Task set:
(1) Write out the passage of the article on Malaysia's paid writers from "A DoJ filing" to "politician Anwar Ibrahim.", word for word.
(2) Continue the article on Malaysia's paid writers from its final sentence.

U.S. media’s Malaysian government shills

Joshua Trevino was contracted by the Malaysian government to pay a host of conservative writers to write propaganda

Topics: malaysia, Media Criticism, joshua trevino, Huffington Post, BuzzFeed, propagana,

U.S. media's Malaysian government shills The object of paid criticism, Malaysian politician Anwar Ibrahim (Wikimedia)

A BuzzFeed scoop Friday reported that U.S. news publications including the Huffington Post, San Francisco Examiner, Washington Times  and the National Review published stories by opinion writers paid to shill for the Malaysian government.

A DoJ filing revealed that Joshua Trevino, a conservative pundit, received $389,724.70 under contract with the Malaysian government and paid smaller sums to a series of conservative writers to criticize Malaysian opposition politician Anwar Ibrahim.

Via BuzzFeed’s Rosie Gray:

According to Trevino’s belated federal filing, the interests paying Trevino were in fact the government of Malaysia, “its ruling party, or interests closely aligned with either.” The Malaysian government has been accused of multiple human rights abuses and restricting the press and personal freedoms. Anwar, the opposition leader, has faced prosecution for sodomy, a prosecution widely denounced in the West which Trevino defended as more “nuanced” than American observers realized. The government for which Trevino worked also attacked Anwar for saying positive things about Israel; Trevino has argued that Anwar is not the pro-democracy figure he appears.

The federal filing specified that Trevino was engaged through the lobbying firm APCO Worldwide and the David All Group, an American online consulting firm. The contract also involved a firm called FBC (short for Fact-Based Communications), whose involvement in covert propaganda prompted a related scandal and forced an executive at The Atlantic to resign from its board.

In 2011, when Trevino lost his Guardian column over reported undisclosed relationships with Malaysian business interests when he wrote on Malaysia, he denied claims that he had accepted any payments from Malaysian entities. “I was never on any ‘Malaysian entity’s payroll,’ and I resent your assumption that I was,” he told BuzzFeed’s (then-Politico’s) Ben Smith in 2011. He told Gray that he “ought to have come clean with [Smith] at the time.”

Data shown:

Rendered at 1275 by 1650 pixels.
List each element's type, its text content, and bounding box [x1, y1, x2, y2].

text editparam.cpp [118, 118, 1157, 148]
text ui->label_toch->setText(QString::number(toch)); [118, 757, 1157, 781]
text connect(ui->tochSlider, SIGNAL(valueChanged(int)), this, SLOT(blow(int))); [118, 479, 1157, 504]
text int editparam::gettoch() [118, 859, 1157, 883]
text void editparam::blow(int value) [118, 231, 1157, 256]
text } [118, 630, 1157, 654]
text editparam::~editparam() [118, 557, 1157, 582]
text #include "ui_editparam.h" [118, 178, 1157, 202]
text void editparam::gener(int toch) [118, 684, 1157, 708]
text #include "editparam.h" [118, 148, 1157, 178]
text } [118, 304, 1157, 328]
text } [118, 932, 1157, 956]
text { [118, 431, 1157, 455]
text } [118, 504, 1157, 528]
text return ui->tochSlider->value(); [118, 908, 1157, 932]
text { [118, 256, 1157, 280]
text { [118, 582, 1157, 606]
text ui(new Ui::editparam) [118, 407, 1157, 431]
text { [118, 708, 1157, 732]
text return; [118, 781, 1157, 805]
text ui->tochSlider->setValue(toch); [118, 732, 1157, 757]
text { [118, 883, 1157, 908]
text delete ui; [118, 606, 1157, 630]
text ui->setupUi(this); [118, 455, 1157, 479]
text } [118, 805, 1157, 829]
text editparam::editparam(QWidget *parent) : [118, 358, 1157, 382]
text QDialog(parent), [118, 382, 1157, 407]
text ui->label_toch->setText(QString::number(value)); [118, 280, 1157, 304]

Task results:
(1)
A DoJ filing revealed that Joshua Trevino, a conservative pundit, received $389,724.70 under contract with the Malaysian government and paid smaller sums to a series of conservative writers to criticize Malaysian opposition politician Anwar Ibrahim.

(2)
However, Trevino and other writers he paid to write against Ibrahim have stood by their work, arguing that they were only writing what they already thought and were not censored  or guided in any way. Conservative writer Ben Domenech made $36,000 from Trevino and published stories on Malaysia for the San Francisco Examiner as well as one for the Huffington Post. He told BuzzFeed:

I did not ever have anyone looking over my shoulder for what I wrote, and the guidance really was just to write about the political fray there and give my own opinion,” Domenech said. “Of course, Josh picked me knowing what my opinion was — I stand by what I wrote at the time and I continue to be critical of Anwar Ibrahim, who I think is a particularly dangerous fellow.

This is not the first time U.S. journalists have served as paid shills for foreign governments. Conservative writer and Washington Free Beacon founder Michael Goldfarb was the partner of a lobbying and public relations firm, which received $180,000 from the Taiwanese government to further the country’s “strategic goals.” As the Nation reported last year, the Free Beacon had “a particular fascination with promoting weapon sales to Taiwan. In addition to daily hits on the Obama administration and Democrats, the Free Beacon has multiple posts calling for more F-16 fighter jet sales to the island nation, and has branded skeptics of militarization as ‘pro-China’ activists. The site, however, fails to disclose the fact that its sponsor is a lobbyist for a firm dedicated to helping Taiwan advance its policy agenda.”